Saved entries:
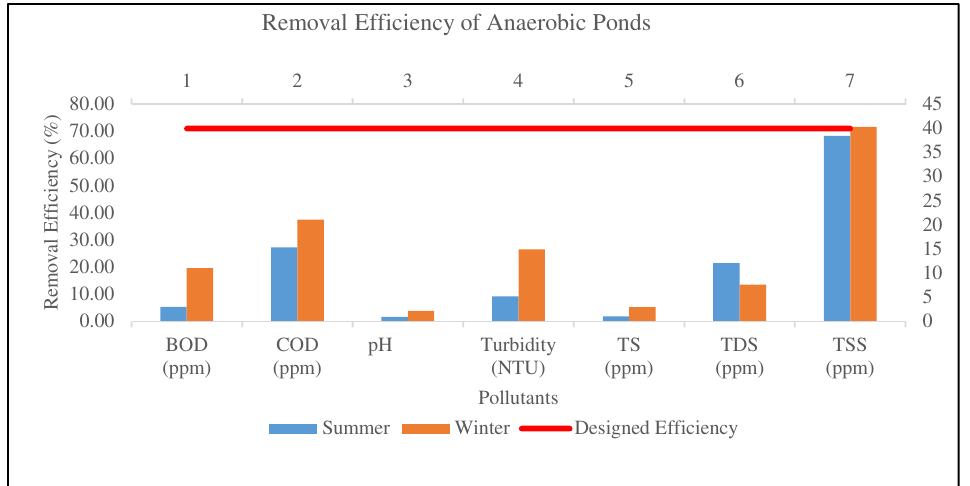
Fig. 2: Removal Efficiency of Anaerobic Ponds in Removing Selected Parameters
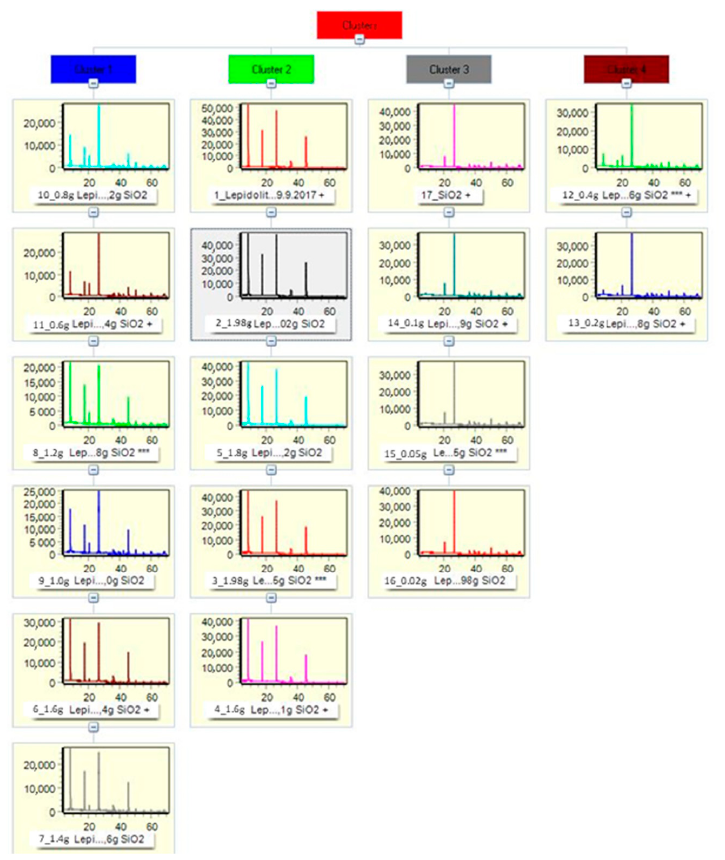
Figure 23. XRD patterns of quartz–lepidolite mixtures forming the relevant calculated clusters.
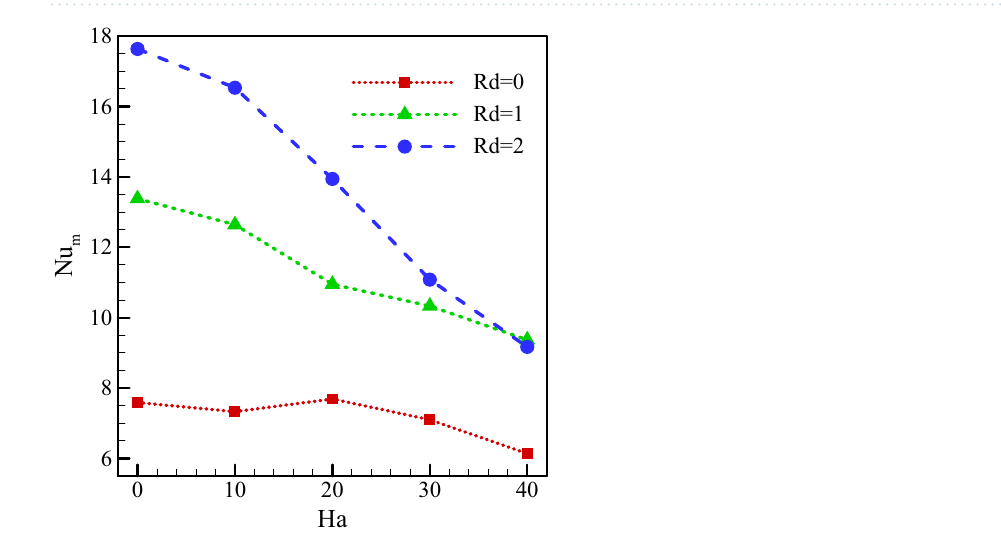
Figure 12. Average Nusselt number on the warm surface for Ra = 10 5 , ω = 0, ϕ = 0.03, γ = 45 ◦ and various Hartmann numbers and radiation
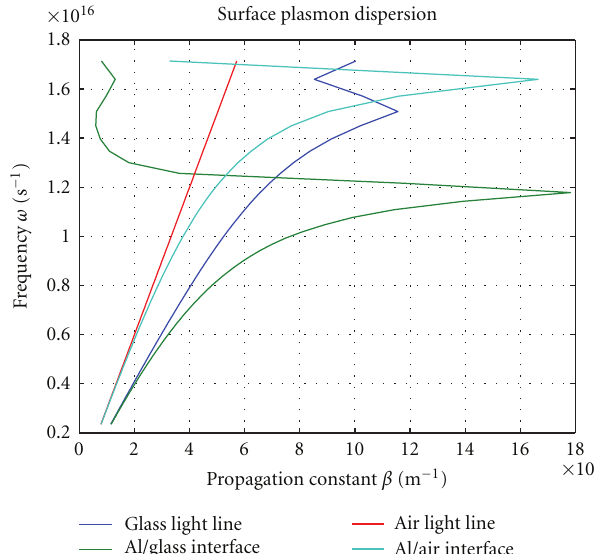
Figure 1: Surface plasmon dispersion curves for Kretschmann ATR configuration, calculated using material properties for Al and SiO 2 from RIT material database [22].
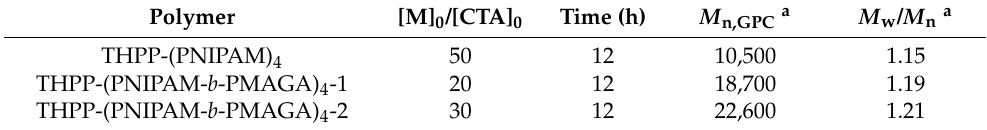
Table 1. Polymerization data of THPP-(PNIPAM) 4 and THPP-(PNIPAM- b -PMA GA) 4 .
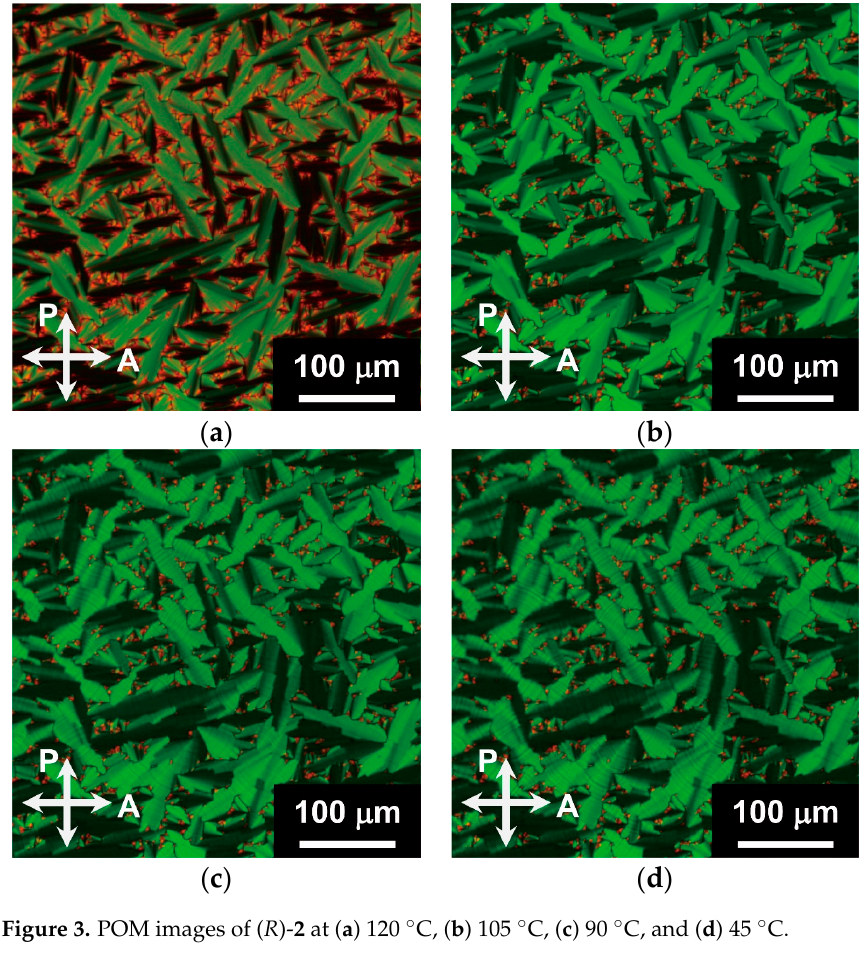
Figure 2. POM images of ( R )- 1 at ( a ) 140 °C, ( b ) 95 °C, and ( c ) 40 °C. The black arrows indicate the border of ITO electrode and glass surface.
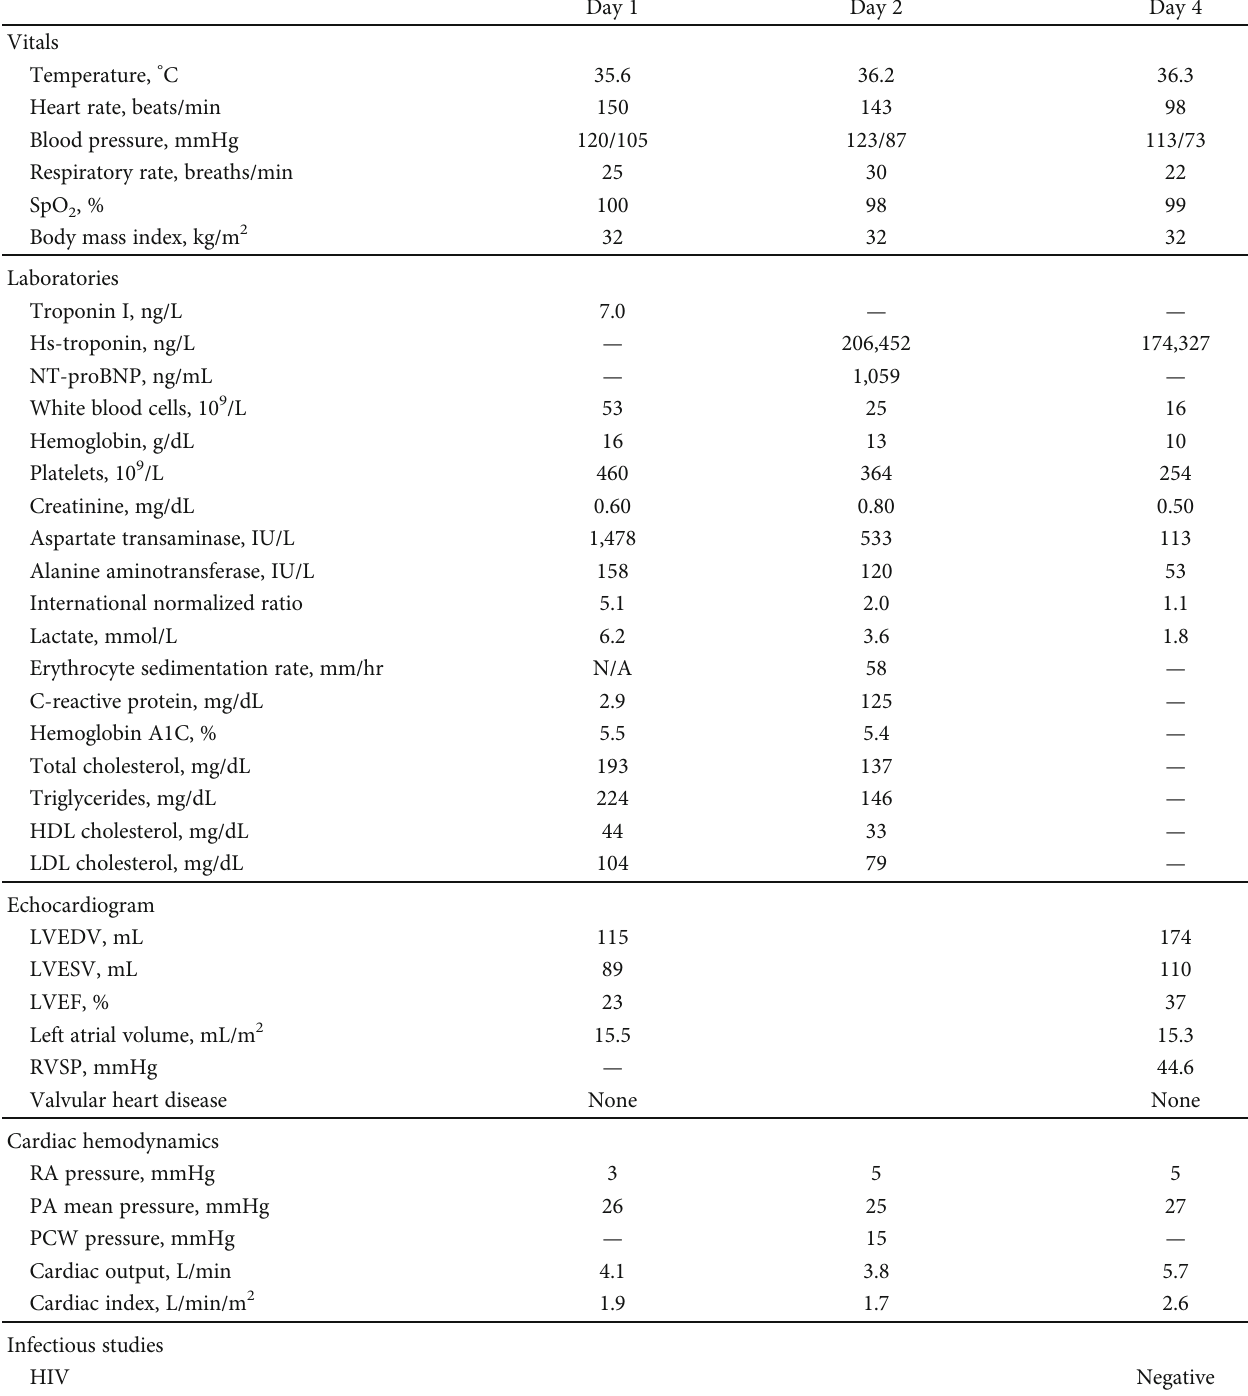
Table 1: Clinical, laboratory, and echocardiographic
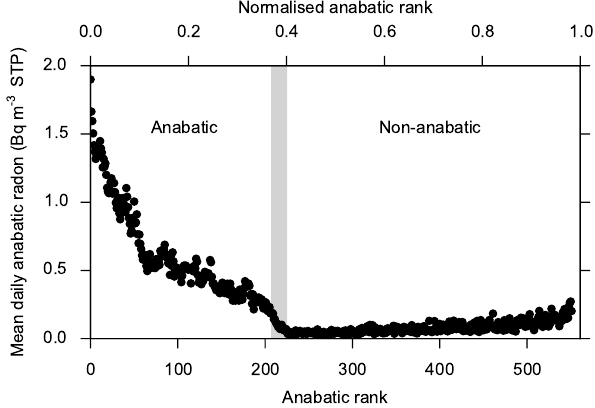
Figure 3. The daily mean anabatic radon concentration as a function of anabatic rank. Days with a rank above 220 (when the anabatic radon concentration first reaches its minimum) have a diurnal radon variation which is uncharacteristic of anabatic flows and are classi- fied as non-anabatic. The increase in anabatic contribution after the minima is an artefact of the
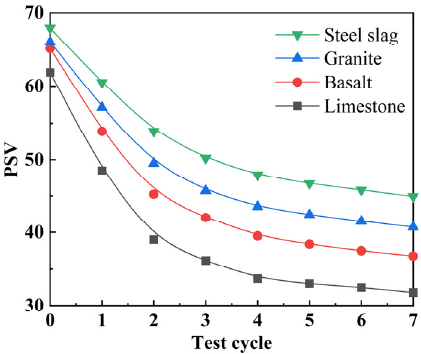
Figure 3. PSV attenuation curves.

**THE PROBLEM**
Look above for the line with "Figure 23. XRD"; quote it and every line after it, stopping after the line with "Figure 12. Average", exactly, with nothing added and without pictures.

**OUTPUT OF THE EXERCISE**
Figure 23. XRD patterns of quartz–lepidolite mixtures forming the relevant calculated clusters.
Figure 12. Average Nusselt number on the warm surface for Ra = 10 5 , ω = 0, ϕ = 0.03, γ = 45 ◦ and various Hartmann numbers and radiation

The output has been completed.